そこでふと思い出し、今回感じた確信的な事を、アーセッドへと伝えるために部屋へと戻り、そのまま彼を部屋の端まで連れて行く。
「どうしたセリアちゃん? お兄ちゃんが恋しくなったか? ま、まさかいけないよ、セリアちゃん!? 俺達は兄妹なんだー!!」
「? ふふ兄上が恋しいというのもありますが、一つ兄上のお耳に入れたいことがあります。それは――」
アーセッドがいない間の事、その前にあった事。その違和感を二人ですり合わせ状況を整理する。
「……確かに言う通りだと俺も思う。やはりセリアちゃんはイッヂが内通者だと?」
「そこまではまだ……。それに判断材料が足りません。あくまで状況証拠といったところです」
「なるほど、分かった。俺の方もこれ以上やられないように、気を引き締めておく」
「はい、よろしくおねがいします。では行ってまいります」
見送るアーセッドは、溺愛する末の妹のたくましさに涙腺が崩壊しかけたが、頑張ってこらえる。

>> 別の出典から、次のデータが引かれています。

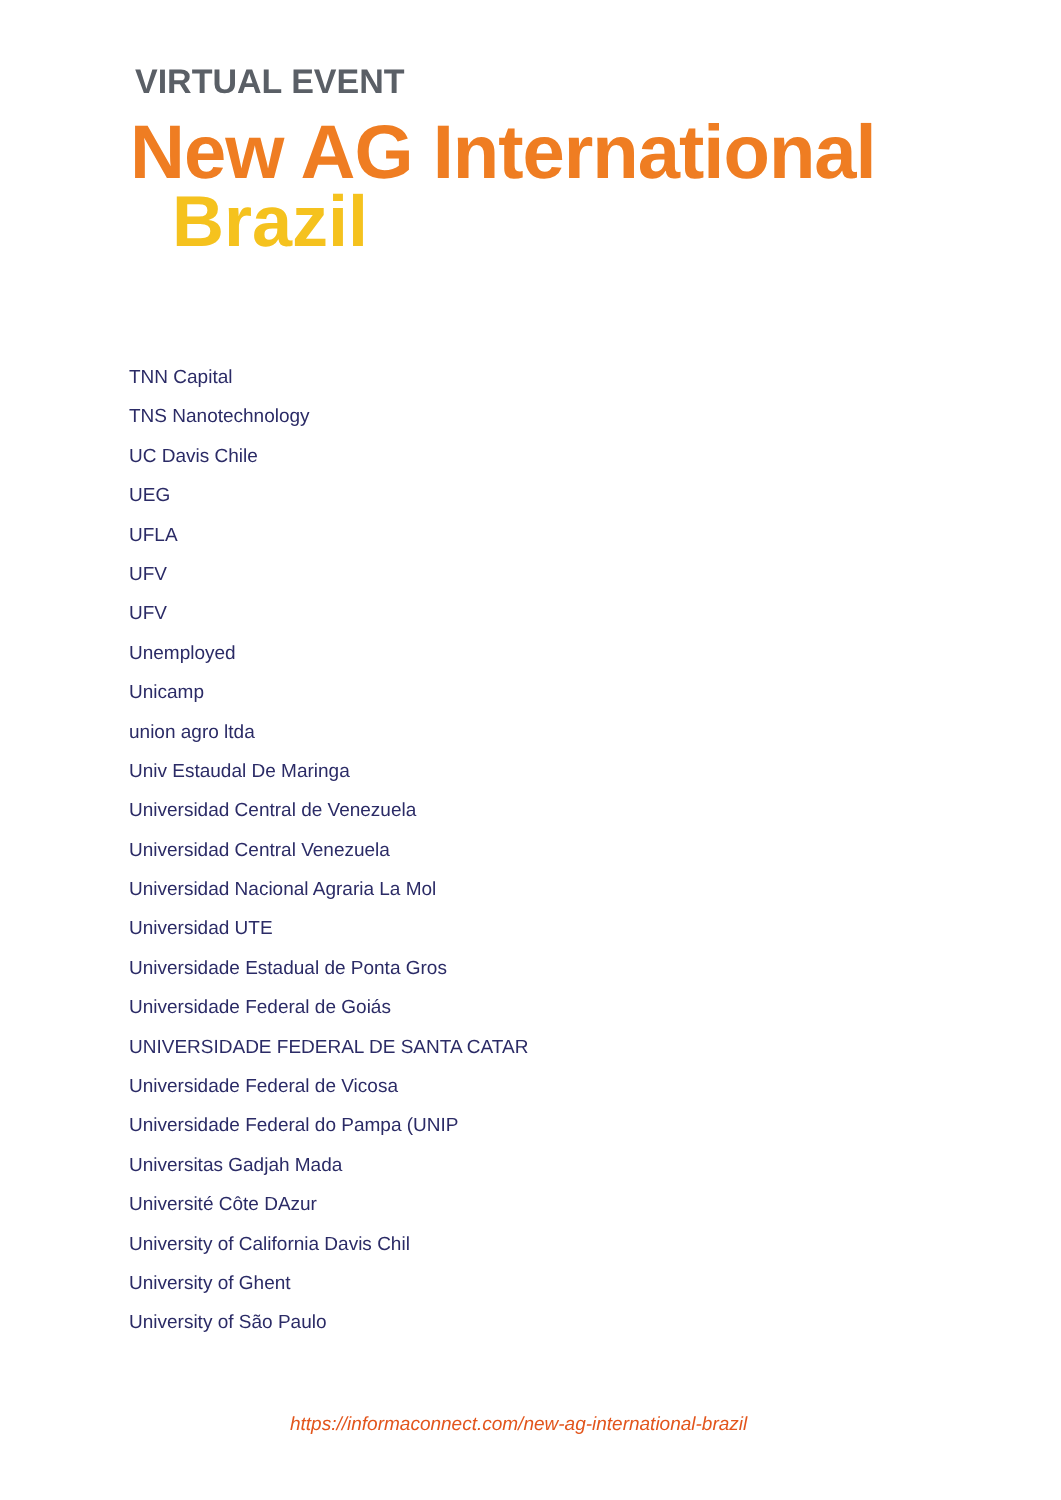VIRTUAL EVENT
New AG International
Brazil
TNN Capital
TNS Nanotechnology
UC Davis Chile
UEG
UFLA
UFV
UFV
Unemployed
Unicamp
union agro ltda
Univ Estaudal De Maringa
Universidad Central de Venezuela
Universidad Central Venezuela
Universidad Nacional Agraria La Mol
Universidad UTE
Universidade Estadual de Ponta Gros
Universidade Federal de Goiás
UNIVERSIDADE FEDERAL DE SANTA CATAR
Universidade Federal de Vicosa
Universidade Federal do Pampa (UNIP
Universitas Gadjah Mada
Université Côte DAzur
University of California Davis Chil
University of Ghent
University of São Paulo
https://informaconnect.com/new-ag-international-brazil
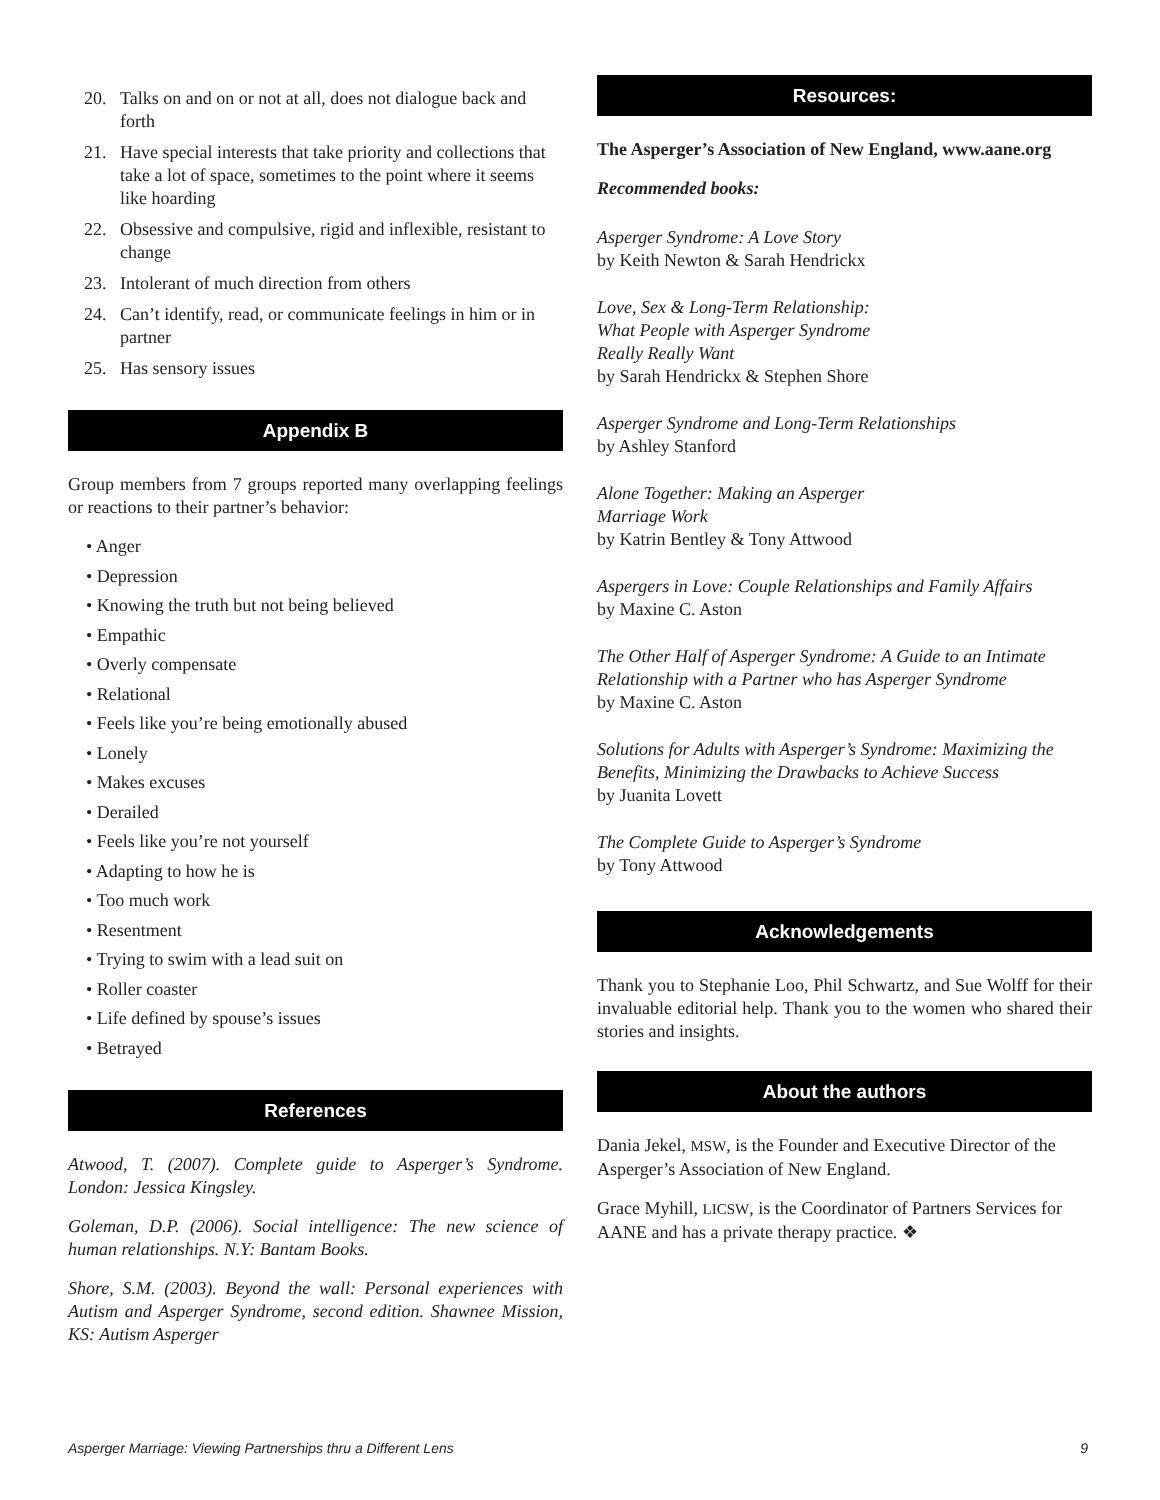20. Talks on and on or not at all, does not dialogue back and forth
21. Have special interests that take priority and collections that take a lot of space, sometimes to the point where it seems like hoarding
22. Obsessive and compulsive, rigid and inflexible, resistant to change
23. Intolerant of much direction from others
24. Can’t identify, read, or communicate feelings in him or in partner
25. Has sensory issues
Appendix B
Group members from 7 groups reported many overlapping feelings or reactions to their partner’s behavior:
• Anger
• Depression
• Knowing the truth but not being believed
• Empathic
• Overly compensate
• Relational
• Feels like you’re being emotionally abused
• Lonely
• Makes excuses
• Derailed
• Feels like you’re not yourself
• Adapting to how he is
• Too much work
• Resentment
• Trying to swim with a lead suit on
• Roller coaster
• Life defined by spouse’s issues
• Betrayed
References
Atwood, T. (2007). Complete guide to Asperger’s Syndrome. London: Jessica Kingsley.
Goleman, D.P. (2006). Social intelligence: The new science of human relationships. N.Y: Bantam Books.
Shore, S.M. (2003). Beyond the wall: Personal experiences with Autism and Asperger Syndrome, second edition. Shawnee Mission, KS: Autism Asperger
Resources:
The Asperger’s Association of New England, www.aane.org
Recommended books:
Asperger Syndrome: A Love Story
by Keith Newton & Sarah Hendrickx
Love, Sex & Long-Term Relationship:
What People with Asperger Syndrome
Really Really Want
by Sarah Hendrickx & Stephen Shore
Asperger Syndrome and Long-Term Relationships
by Ashley Stanford
Alone Together: Making an Asperger
Marriage Work
by Katrin Bentley & Tony Attwood
Aspergers in Love: Couple Relationships and Family Affairs
by Maxine C. Aston
The Other Half of Asperger Syndrome: A Guide to an Intimate Relationship with a Partner who has Asperger Syndrome
by Maxine C. Aston
Solutions for Adults with Asperger’s Syndrome: Maximizing the Benefits, Minimizing the Drawbacks to Achieve Success
by Juanita Lovett
The Complete Guide to Asperger’s Syndrome
by Tony Attwood
Acknowledgements
Thank you to Stephanie Loo, Phil Schwartz, and Sue Wolff for their invaluable editorial help. Thank you to the women who shared their stories and insights.
About the authors
Dania Jekel, MSW, is the Founder and Executive Director of the Asperger’s Association of New England.
Grace Myhill, LICSW, is the Coordinator of Partners Services for AANE and has a private therapy practice. ❖
Asperger Marriage: Viewing Partnerships thru a Different Lens 9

逆にこの大事な局面で、逃げ出した弟と妹を思えば怒りがこみ上げる。そして両手を握りしめ、父の姿を確認しつつ独りごちる。
「イッヂ、エメラルダ。お前達の本心はどこにある?」
円卓で二人が座っていた場所を睨みつけ、悲しくも怒りに満ちた瞳で二人の事を思うアーセッドであった。